Bio-polymer networks have mechanical properties that can be remarkably different from those of most synthetic materials. One of these properties is the strain-hardening that is exhibited by most biological tissues. Strain-hardening allows tissues to be soft and malleable during small perturbations while stiffening when they are deformed beyond a certain limit. Clots, which are mostly composed of fibrin, exhibit a large strain-hardening response above ~5% strain. The modulus of the network can increase by nearly 30 times when it is compared to its value at small strains. Purely elastic gels such as cross-linked polyacrylamide do not exhibit any strain hardening. 
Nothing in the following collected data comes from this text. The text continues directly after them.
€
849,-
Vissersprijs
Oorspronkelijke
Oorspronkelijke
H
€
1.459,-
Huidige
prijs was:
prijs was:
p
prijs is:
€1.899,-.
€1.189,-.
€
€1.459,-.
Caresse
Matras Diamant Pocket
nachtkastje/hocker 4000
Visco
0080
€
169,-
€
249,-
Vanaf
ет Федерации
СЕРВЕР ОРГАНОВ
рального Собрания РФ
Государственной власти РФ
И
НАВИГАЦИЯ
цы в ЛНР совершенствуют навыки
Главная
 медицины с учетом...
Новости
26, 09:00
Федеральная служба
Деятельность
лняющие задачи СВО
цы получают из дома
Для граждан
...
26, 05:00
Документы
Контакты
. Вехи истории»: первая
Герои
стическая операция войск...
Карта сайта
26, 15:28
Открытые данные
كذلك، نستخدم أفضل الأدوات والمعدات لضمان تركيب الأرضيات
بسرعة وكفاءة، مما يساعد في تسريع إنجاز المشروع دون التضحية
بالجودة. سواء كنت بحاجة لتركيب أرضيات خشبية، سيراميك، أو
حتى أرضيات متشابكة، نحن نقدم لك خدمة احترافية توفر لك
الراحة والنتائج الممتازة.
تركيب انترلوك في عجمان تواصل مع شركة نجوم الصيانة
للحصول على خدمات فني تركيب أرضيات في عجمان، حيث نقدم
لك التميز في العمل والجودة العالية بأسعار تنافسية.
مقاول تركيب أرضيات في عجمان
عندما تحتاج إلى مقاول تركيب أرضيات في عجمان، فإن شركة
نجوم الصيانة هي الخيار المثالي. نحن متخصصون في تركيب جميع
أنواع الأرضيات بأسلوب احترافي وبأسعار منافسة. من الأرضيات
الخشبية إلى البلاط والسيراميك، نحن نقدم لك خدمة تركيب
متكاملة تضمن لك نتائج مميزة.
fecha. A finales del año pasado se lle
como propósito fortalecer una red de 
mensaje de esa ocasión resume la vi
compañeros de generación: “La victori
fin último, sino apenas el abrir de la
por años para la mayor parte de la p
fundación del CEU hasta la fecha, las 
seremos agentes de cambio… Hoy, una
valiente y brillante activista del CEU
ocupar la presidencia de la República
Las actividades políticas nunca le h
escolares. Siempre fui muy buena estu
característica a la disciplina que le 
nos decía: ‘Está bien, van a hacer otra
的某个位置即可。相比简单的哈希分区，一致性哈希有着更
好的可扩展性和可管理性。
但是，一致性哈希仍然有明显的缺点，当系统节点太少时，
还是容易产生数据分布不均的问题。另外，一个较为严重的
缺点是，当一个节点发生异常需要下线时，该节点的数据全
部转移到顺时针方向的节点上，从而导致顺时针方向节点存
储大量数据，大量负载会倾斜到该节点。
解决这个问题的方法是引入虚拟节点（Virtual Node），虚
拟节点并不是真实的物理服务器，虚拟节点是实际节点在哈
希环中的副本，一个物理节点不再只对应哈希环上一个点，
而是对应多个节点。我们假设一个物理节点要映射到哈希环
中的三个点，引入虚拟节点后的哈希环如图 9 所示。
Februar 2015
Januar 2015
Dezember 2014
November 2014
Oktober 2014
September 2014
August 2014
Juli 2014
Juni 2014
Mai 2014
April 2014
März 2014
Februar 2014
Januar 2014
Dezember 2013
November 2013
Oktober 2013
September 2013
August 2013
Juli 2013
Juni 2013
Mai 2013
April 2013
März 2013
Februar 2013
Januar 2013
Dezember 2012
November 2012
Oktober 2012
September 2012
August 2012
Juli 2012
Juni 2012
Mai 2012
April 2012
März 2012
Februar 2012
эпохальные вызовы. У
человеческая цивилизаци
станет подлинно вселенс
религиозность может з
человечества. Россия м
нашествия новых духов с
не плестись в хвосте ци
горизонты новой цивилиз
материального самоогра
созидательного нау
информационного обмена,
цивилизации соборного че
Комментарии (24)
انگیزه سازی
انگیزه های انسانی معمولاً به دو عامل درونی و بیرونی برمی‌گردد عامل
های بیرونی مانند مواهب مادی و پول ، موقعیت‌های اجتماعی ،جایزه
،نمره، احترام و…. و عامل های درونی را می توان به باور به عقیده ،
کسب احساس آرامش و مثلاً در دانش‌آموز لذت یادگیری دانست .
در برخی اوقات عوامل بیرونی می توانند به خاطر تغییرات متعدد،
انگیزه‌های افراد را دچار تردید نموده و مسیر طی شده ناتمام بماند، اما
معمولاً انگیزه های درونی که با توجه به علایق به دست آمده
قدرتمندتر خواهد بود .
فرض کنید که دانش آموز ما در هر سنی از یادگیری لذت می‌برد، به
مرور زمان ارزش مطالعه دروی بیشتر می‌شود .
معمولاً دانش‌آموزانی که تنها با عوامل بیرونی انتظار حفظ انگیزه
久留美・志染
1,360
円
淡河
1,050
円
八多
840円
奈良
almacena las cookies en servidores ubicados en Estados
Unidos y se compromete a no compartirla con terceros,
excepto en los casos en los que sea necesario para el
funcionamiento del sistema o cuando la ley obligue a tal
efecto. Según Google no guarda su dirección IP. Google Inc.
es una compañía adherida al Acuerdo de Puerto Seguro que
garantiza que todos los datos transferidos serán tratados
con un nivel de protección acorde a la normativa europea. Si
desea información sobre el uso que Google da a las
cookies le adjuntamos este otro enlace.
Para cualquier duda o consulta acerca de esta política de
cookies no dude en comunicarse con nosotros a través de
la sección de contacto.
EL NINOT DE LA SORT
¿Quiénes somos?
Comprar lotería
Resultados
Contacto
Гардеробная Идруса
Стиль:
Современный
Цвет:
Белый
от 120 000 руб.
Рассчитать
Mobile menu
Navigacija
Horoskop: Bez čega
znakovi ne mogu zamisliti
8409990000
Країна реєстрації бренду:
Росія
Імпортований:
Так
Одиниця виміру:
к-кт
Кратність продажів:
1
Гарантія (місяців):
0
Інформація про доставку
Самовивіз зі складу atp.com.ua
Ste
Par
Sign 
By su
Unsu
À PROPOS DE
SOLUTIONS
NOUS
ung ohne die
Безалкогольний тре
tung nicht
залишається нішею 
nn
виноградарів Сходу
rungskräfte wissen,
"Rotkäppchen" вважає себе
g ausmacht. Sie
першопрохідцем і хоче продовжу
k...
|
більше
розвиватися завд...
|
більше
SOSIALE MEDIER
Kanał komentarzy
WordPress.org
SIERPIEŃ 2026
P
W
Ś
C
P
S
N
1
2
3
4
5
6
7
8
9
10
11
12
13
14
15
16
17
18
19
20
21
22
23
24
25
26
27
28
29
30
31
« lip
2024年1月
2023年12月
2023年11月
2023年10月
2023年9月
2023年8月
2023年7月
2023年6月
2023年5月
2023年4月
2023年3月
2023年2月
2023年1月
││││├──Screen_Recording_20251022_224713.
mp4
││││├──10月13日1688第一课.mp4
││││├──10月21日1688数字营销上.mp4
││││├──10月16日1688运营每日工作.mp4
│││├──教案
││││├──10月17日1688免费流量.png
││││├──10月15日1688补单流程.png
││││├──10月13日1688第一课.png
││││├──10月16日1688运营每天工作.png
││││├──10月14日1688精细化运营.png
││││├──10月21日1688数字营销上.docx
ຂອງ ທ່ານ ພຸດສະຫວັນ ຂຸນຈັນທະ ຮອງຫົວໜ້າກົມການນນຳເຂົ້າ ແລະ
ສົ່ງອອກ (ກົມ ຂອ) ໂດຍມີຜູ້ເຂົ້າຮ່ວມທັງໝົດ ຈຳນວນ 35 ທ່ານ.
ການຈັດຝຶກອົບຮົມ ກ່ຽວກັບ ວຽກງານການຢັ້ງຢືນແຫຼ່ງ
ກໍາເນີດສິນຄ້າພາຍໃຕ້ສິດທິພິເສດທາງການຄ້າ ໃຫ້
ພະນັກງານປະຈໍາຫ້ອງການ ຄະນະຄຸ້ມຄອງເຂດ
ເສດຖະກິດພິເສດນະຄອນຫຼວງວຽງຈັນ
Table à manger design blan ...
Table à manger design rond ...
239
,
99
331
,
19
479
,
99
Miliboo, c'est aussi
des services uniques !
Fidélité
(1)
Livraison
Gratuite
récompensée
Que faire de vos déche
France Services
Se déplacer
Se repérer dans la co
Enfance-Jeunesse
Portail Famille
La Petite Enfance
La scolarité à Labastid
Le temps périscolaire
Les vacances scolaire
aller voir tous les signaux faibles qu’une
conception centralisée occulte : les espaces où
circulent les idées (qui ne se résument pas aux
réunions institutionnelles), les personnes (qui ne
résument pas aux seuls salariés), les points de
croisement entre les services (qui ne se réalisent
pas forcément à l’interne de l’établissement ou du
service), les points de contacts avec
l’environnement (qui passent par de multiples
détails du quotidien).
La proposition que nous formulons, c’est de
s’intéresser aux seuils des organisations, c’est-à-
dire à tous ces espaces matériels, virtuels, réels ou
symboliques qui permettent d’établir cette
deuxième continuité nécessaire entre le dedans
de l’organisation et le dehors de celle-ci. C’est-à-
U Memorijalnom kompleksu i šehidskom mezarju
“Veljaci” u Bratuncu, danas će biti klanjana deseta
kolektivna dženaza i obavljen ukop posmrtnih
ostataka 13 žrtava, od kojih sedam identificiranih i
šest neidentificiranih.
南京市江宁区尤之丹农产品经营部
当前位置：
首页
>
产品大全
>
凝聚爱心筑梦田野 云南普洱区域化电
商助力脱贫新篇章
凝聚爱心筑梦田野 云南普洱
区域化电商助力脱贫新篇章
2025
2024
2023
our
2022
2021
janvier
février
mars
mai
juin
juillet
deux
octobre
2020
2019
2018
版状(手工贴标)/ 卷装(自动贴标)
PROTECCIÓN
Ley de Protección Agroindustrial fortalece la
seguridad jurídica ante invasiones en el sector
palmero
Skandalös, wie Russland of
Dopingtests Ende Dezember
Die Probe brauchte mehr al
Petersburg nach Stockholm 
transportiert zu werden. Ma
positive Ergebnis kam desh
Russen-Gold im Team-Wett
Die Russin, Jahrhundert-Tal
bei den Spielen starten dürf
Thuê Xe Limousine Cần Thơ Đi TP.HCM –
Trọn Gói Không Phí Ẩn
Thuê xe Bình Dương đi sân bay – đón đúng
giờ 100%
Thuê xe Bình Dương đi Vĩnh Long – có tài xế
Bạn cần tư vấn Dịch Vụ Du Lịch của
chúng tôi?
     We are using a combination of scattering techniques coupled to sensitive rheometers to probe the relationship between the nanometer structure of fiber networks and their mechanical properties. Furthermore, the combination of neutron and light scattering experiments allows us to probe the structure of the clots from one nanometer to several tens of micrometers. Therefore, we are sensitive to changes at all relevant lengthscales from the individual protein monomers to the whole fibrin network. More recently, we have also started to probe the effect of flow on the initial formation of the fibrin clot. This research is increasing our basic knowledge on blood coagulation while also impacting important aplications in the field of tissue and biomedical engineering (e.g. surgical adhesives and patches).

(In collaboration with Dr. Lionel Procar at NIST-NCNR)

Emulsions are found in numerous products and industrial processes. The performance of these products and processes is tied tightly to their colloidal stability so that the interfacial structure plays a critical role. In many processes, the fluid-fluid interface is stabilized by nanosized particles or proteins that can act as a physical shell preventing drop coalescence. For charged particles, the stabilization can also be a result of electrostatic interactions. Despite the industrial relevance of these systems, the physical interactions that control their phase behavior are not very well known due to the nanoscale dimensions. In this project, we utilize a combination of scattering techniques (SAXS, SANS and light scattering) to probe the organization of nanoparticles at the emulsion interface and correlate this to their interfacial behavior. This project is funded by a generous grant of the Petroleum Research Fund.

     We are also using neutron scattering techniques to improve the materials that are used for electrophoretic separations. Neutron scattering allows us to probe the structure of the polyelectrolytes (Ex. proteins or DNA) during electrophoretic transport. In particular, the use of isotope labeling allows us to explore the structure of multicomponent systems such as those typically encountered during electrophoresis. The figure above shows how various isotope compositions in the solvent and the surfactant can be used to probe the complete structure of protein-surfactant complexes in a polyacrylamide network. The unique approach that we are taking allows us to correlate directly the nanometer scale structure of the migrating molecules to the efficiency of the separation (speed and resolution). Electrophoretic separations using novel sieving matrices, surfactants and electrolytes are being explored in an effort to improve separation efficiency.

    Electrophoresis, the motion of charged particles due to an externally applied electric field, is commonly used to separate biomolecules (e.g. DNA, Proteins) from complex mixtures. Besides its paramount importance in most biological fields, electrophoresis is also used in applications for medical diagnosis and in biosensors. An efficient separation can allow the identification of disease markers before a patient even presents any symptom. Therefore, it can allow faster diagnosis and treatment.

     The flow and rheology of organized materials is intimately related to the nanometer structure. Flow can be used to disturb an organized material or to organize it even more. The figures above are for a cubic crystal of spherical polymeric micelles of ~20 nm in diameter. The micelles are initially packed into a body-centered-cubic crystal with random orientation (powder). When shear flow is applied, the sample re-orients itself and forms a structure that is more like a single-crystal than it is like a powder. As the rate of shear is increased, the diffraction pattern continues to evolve indicating the coexistence of body-centered-cubic crystals and face-centered-cubic crystals in the same sample. This is a recent example of our work on the flow of nanostructured materials.